§ **What is needed**
Convert every line of the records into a JSON list of strings, one string per line, skipping blank lines and leaving out the pictures.

[Measuring device readout data]
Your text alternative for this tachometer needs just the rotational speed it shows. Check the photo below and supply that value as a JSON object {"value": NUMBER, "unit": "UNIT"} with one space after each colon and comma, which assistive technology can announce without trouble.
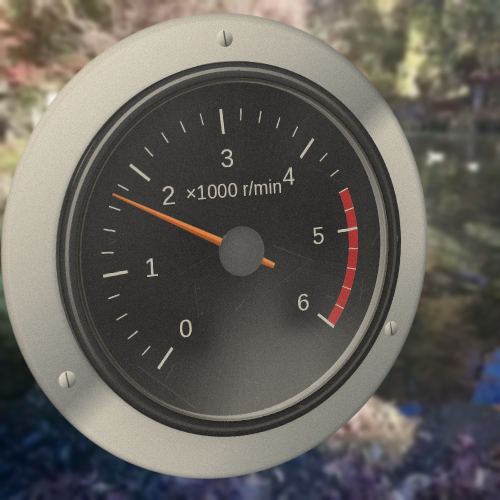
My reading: {"value": 1700, "unit": "rpm"}
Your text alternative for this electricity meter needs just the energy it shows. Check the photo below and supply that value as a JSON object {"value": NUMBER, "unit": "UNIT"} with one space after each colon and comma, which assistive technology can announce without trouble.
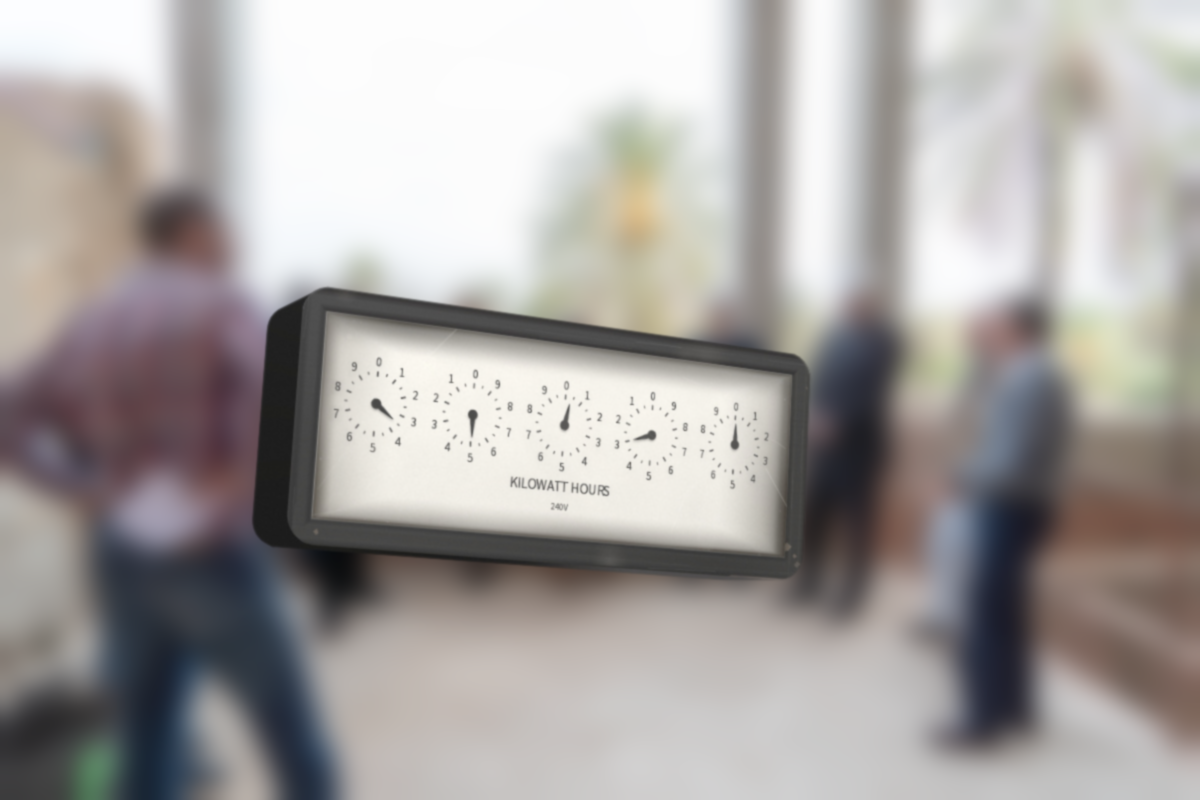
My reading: {"value": 35030, "unit": "kWh"}
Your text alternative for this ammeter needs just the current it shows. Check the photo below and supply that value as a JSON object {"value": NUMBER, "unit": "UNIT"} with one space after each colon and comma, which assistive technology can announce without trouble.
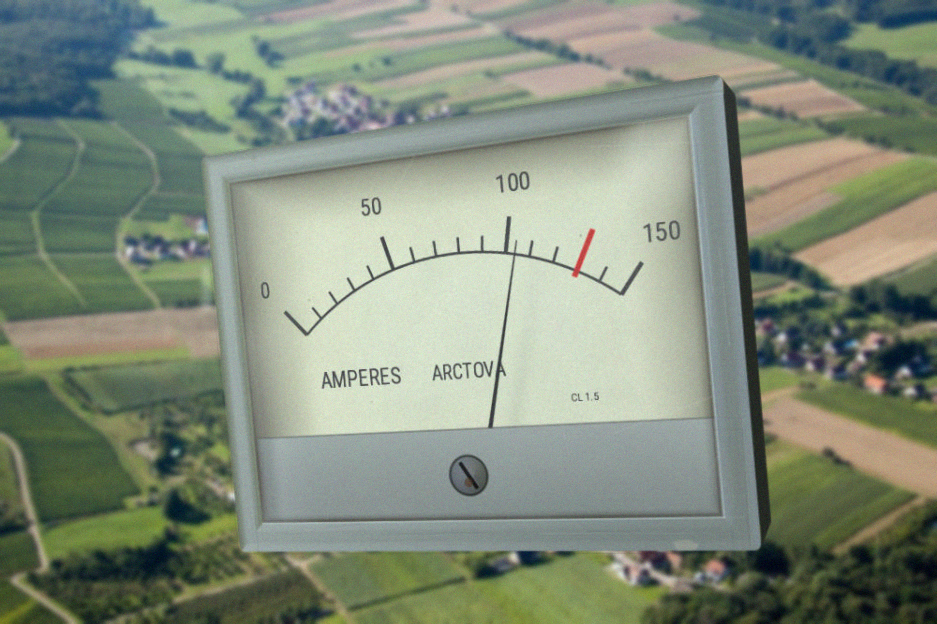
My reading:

§ **Result**
[
  "Your text alternative for this tachometer needs just the rotational speed it shows. Check the photo below and supply that value as a JSON object {\"value\": NUMBER, \"unit\": \"UNIT\"} with one space after each colon and comma, which assistive technology can announce without trouble.",
  "My reading: {\"value\": 1700, \"unit\": \"rpm\"}",
  "Your text alternative for this electricity meter needs just the energy it shows. Check the photo below and supply that value as a JSON object {\"value\": NUMBER, \"unit\": \"UNIT\"} with one space after each colon and comma, which assistive technology can announce without trouble.",
  "My reading: {\"value\": 35030, \"unit\": \"kWh\"}",
  "Your text alternative for this ammeter needs just the current it shows. Check the photo below and supply that value as a JSON object {\"value\": NUMBER, \"unit\": \"UNIT\"} with one space after each colon and comma, which assistive technology can announce without trouble.",
  "My reading:"
]